REQUIRED ACTION
Please copy the entries word for word, from their first line through the line that contains "ได้มีแนวคิดที่จะส่งเส".
*** Opening EXERCISE INPUT ***
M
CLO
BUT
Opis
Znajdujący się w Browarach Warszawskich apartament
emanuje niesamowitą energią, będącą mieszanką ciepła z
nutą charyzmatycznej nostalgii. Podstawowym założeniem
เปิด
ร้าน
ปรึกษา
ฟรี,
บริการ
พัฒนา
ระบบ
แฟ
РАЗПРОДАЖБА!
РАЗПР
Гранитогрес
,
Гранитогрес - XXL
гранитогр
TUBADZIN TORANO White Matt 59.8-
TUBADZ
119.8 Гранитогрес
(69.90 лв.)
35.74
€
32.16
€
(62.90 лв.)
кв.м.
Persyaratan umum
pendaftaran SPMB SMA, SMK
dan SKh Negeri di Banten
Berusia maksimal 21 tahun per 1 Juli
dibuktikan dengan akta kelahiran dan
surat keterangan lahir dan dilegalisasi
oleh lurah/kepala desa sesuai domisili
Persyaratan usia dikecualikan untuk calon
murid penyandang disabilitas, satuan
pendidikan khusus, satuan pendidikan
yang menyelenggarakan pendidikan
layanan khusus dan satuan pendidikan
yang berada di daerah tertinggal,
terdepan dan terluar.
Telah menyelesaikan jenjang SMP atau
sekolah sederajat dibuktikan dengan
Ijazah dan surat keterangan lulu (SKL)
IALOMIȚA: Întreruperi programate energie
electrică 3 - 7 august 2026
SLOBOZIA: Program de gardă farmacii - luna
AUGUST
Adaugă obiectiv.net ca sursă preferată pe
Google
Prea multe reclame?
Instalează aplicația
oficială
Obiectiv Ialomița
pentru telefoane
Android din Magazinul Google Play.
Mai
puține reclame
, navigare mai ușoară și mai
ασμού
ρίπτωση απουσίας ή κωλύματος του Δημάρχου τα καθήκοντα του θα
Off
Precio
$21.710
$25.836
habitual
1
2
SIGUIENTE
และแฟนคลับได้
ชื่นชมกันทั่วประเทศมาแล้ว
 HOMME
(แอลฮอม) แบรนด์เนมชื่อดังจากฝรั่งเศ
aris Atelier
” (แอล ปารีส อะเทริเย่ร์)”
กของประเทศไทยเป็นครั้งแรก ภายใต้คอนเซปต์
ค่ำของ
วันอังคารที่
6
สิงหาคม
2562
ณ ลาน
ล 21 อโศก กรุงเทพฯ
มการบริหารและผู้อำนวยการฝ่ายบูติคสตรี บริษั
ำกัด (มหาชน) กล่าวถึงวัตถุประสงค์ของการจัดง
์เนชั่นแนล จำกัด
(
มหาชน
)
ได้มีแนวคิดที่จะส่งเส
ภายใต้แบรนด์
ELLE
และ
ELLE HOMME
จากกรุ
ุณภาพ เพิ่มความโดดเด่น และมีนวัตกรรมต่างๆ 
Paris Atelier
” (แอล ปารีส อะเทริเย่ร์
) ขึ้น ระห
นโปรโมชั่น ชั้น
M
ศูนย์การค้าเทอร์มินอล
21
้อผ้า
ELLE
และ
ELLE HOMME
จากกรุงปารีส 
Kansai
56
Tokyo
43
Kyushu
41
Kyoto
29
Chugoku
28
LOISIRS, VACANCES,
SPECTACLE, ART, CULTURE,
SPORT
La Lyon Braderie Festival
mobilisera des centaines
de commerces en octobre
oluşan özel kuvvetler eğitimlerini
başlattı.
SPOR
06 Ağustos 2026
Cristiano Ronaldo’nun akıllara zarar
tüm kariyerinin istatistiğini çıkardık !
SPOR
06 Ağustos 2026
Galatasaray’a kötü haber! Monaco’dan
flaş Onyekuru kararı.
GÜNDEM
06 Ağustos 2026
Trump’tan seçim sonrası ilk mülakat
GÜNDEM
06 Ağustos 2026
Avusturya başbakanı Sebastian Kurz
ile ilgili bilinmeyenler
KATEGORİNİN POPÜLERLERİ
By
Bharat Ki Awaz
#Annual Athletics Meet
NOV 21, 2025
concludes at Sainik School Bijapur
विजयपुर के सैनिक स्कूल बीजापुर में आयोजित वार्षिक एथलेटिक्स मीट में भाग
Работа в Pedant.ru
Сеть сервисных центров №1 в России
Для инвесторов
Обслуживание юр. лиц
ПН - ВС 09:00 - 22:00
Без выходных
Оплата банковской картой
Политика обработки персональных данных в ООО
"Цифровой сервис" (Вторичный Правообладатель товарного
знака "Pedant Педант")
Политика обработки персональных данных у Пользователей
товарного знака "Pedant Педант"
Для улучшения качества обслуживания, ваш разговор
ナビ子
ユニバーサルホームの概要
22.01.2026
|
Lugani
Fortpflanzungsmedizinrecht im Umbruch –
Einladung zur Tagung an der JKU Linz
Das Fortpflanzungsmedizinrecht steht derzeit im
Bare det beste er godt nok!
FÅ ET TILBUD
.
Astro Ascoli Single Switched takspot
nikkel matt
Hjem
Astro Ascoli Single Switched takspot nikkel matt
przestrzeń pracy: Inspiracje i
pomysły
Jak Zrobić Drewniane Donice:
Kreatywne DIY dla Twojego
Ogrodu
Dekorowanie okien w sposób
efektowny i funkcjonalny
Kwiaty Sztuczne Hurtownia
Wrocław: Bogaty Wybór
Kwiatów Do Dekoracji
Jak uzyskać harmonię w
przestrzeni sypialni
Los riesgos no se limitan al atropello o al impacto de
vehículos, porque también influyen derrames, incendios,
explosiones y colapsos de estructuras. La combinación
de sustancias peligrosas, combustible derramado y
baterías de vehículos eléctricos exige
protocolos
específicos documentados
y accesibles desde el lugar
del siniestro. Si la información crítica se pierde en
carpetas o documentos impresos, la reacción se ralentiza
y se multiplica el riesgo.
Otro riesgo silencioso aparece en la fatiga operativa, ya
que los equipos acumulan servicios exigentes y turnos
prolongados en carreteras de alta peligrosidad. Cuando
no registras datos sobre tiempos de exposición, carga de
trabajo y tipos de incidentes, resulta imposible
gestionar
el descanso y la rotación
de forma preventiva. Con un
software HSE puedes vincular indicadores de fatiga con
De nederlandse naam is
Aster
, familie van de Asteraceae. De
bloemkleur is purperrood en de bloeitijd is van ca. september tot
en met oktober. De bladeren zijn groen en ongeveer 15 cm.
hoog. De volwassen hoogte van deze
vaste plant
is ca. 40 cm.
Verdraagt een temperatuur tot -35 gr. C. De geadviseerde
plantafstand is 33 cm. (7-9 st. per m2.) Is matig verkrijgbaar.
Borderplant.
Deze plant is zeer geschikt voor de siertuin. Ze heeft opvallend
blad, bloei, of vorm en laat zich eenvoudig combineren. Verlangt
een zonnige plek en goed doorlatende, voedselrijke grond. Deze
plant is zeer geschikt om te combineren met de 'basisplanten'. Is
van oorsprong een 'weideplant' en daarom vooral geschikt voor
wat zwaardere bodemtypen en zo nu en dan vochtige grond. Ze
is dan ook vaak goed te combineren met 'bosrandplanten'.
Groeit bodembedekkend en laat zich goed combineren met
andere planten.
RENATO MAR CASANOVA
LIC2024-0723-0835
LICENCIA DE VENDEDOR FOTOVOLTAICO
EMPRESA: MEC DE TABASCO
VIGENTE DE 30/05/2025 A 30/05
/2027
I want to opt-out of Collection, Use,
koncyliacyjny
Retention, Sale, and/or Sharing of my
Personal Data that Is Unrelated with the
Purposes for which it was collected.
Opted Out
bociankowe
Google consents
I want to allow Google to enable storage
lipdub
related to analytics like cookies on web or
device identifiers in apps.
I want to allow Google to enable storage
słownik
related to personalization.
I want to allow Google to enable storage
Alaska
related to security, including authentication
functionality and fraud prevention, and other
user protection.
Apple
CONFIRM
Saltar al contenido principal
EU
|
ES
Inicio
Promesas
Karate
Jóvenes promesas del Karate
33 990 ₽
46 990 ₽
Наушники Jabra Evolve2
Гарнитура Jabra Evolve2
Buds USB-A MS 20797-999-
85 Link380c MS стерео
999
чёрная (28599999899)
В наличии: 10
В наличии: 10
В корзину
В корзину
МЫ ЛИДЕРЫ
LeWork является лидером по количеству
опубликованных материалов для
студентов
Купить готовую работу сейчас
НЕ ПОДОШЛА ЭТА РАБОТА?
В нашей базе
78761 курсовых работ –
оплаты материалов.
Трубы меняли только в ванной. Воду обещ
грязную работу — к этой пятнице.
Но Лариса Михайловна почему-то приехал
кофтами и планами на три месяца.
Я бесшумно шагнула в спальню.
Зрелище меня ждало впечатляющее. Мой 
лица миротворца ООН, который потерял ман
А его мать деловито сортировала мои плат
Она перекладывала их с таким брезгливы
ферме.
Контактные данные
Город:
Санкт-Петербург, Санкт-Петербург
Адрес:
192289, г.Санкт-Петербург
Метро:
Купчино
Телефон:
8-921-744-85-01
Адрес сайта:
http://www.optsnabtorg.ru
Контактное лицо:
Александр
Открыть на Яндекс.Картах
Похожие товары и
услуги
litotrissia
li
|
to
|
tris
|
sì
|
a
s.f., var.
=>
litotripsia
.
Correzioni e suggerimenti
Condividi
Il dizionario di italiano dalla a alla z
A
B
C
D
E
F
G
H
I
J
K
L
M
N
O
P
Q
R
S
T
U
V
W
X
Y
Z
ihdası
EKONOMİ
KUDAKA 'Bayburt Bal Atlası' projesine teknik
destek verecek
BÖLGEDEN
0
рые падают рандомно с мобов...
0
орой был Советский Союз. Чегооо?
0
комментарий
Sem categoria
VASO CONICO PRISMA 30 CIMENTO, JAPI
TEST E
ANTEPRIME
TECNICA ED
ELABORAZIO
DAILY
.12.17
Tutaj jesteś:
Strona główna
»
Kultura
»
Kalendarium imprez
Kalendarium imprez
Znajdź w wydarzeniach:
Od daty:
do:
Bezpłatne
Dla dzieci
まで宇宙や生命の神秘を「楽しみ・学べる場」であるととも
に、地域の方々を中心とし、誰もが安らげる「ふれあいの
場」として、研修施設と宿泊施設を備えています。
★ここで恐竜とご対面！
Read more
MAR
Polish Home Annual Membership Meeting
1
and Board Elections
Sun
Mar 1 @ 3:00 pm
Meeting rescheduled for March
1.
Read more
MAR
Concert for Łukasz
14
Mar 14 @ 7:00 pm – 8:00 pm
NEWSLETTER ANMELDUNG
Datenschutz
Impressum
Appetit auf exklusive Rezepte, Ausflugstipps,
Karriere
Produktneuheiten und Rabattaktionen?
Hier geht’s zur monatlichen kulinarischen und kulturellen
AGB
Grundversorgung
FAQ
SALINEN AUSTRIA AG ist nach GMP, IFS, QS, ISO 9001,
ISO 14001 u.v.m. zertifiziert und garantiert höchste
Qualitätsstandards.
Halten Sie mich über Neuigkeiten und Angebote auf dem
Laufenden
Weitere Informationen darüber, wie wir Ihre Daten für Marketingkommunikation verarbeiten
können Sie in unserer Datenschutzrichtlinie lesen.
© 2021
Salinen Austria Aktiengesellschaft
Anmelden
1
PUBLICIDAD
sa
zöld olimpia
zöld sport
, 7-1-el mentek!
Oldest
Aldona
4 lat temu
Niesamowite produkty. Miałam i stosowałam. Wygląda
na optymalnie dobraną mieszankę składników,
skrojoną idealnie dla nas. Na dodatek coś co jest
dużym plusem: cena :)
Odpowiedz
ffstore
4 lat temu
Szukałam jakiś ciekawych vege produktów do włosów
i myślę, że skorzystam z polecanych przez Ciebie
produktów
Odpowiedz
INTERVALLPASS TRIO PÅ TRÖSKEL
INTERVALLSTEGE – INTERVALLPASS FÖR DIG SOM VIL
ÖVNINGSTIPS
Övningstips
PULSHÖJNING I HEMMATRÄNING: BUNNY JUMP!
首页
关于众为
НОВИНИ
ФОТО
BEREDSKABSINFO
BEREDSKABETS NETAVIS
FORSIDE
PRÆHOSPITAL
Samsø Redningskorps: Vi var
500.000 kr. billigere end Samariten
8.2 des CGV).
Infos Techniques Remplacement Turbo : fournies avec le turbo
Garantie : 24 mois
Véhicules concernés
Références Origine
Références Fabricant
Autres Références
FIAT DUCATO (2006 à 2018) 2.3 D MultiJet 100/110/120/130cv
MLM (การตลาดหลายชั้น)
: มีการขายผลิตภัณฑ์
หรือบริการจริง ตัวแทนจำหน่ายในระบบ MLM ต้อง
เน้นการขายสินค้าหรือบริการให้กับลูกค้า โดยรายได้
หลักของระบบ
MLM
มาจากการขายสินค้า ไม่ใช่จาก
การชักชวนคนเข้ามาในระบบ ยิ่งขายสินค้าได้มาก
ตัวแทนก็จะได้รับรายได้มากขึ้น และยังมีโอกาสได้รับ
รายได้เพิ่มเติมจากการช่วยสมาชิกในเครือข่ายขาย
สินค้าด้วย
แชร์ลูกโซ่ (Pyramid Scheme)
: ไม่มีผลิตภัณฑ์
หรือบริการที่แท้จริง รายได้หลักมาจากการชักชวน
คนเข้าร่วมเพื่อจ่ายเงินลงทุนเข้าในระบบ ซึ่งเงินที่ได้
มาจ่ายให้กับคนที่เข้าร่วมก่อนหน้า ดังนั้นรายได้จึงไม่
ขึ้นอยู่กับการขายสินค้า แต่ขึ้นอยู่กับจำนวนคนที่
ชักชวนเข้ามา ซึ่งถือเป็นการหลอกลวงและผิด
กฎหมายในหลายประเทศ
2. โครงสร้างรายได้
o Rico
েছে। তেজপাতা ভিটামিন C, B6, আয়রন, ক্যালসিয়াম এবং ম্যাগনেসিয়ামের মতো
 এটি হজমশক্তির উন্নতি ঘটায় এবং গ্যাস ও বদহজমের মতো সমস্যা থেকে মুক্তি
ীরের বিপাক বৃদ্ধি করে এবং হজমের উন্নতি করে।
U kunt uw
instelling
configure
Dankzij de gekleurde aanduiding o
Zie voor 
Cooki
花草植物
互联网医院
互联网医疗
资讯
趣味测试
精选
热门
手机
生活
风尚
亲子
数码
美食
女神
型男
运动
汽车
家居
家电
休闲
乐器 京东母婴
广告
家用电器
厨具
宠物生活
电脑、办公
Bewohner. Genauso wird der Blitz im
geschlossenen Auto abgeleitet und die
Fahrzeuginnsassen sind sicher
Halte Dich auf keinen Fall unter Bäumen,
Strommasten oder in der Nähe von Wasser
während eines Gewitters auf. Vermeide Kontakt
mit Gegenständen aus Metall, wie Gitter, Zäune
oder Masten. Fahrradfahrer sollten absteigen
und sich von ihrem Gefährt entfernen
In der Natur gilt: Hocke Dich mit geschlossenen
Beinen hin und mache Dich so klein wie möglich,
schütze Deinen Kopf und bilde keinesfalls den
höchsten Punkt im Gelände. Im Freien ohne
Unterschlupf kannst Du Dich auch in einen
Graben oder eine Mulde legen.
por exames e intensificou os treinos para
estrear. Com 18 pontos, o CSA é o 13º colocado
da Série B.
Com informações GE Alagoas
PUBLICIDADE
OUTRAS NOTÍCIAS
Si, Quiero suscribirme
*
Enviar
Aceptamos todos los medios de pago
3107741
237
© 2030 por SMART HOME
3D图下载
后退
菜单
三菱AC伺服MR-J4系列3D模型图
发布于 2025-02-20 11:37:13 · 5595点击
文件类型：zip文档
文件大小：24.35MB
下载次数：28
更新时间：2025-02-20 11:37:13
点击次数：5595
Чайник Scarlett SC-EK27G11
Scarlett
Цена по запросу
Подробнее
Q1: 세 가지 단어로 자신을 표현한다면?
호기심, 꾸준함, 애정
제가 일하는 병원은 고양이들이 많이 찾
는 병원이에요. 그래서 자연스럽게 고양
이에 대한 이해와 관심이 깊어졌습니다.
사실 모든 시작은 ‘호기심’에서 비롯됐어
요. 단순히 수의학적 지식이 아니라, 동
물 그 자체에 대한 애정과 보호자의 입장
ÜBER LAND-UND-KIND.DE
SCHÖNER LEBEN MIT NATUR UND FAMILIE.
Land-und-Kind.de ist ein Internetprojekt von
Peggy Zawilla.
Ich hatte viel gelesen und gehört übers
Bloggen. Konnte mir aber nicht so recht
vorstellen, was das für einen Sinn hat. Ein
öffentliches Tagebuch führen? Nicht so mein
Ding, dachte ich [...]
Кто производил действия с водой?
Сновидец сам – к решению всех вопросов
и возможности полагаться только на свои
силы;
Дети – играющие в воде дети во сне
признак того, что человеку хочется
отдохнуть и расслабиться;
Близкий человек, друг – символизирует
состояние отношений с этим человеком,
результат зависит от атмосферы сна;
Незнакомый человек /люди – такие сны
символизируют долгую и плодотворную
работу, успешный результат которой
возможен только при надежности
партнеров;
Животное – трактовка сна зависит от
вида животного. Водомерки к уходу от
*** Closing EXERCISE INPUT ***
OUTPUT OF THE TASK
M
CLO
BUT
Opis
Znajdujący się w Browarach Warszawskich apartament
emanuje niesamowitą energią, będącą mieszanką ciepła z
nutą charyzmatycznej nostalgii. Podstawowym założeniem
เปิด
ร้าน
ปรึกษา
ฟรี,
บริการ
พัฒนา
ระบบ
แฟ
РАЗПРОДАЖБА!
РАЗПР
Гранитогрес
,
Гранитогрес - XXL
гранитогр
TUBADZIN TORANO White Matt 59.8-
TUBADZ
119.8 Гранитогрес
(69.90 лв.)
35.74
€
32.16
€
(62.90 лв.)
кв.м.
Persyaratan umum
pendaftaran SPMB SMA, SMK
dan SKh Negeri di Banten
Berusia maksimal 21 tahun per 1 Juli
dibuktikan dengan akta kelahiran dan
surat keterangan lahir dan dilegalisasi
oleh lurah/kepala desa sesuai domisili
Persyaratan usia dikecualikan untuk calon
murid penyandang disabilitas, satuan
pendidikan khusus, satuan pendidikan
yang menyelenggarakan pendidikan
layanan khusus dan satuan pendidikan
yang berada di daerah tertinggal,
terdepan dan terluar.
Telah menyelesaikan jenjang SMP atau
sekolah sederajat dibuktikan dengan
Ijazah dan surat keterangan lulu (SKL)
IALOMIȚA: Întreruperi programate energie
electrică 3 - 7 august 2026
SLOBOZIA: Program de gardă farmacii - luna
AUGUST
Adaugă obiectiv.net ca sursă preferată pe
Google
Prea multe reclame?
Instalează aplicația
oficială
Obiectiv Ialomița
pentru telefoane
Android din Magazinul Google Play.
Mai
puține reclame
, navigare mai ușoară și mai
ασμού
ρίπτωση απουσίας ή κωλύματος του Δημάρχου τα καθήκοντα του θα
Off
Precio
$21.710
$25.836
habitual
1
2
SIGUIENTE
และแฟนคลับได้
ชื่นชมกันทั่วประเทศมาแล้ว
 HOMME
(แอลฮอม) แบรนด์เนมชื่อดังจากฝรั่งเศ
aris Atelier
” (แอล ปารีส อะเทริเย่ร์)”
กของประเทศไทยเป็นครั้งแรก ภายใต้คอนเซปต์
ค่ำของ
วันอังคารที่
6
สิงหาคม
2562
ณ ลาน
ล 21 อโศก กรุงเทพฯ
มการบริหารและผู้อำนวยการฝ่ายบูติคสตรี บริษั
ำกัด (มหาชน) กล่าวถึงวัตถุประสงค์ของการจัดง
์เนชั่นแนล จำกัด
(
มหาชน
)
ได้มีแนวคิดที่จะส่งเส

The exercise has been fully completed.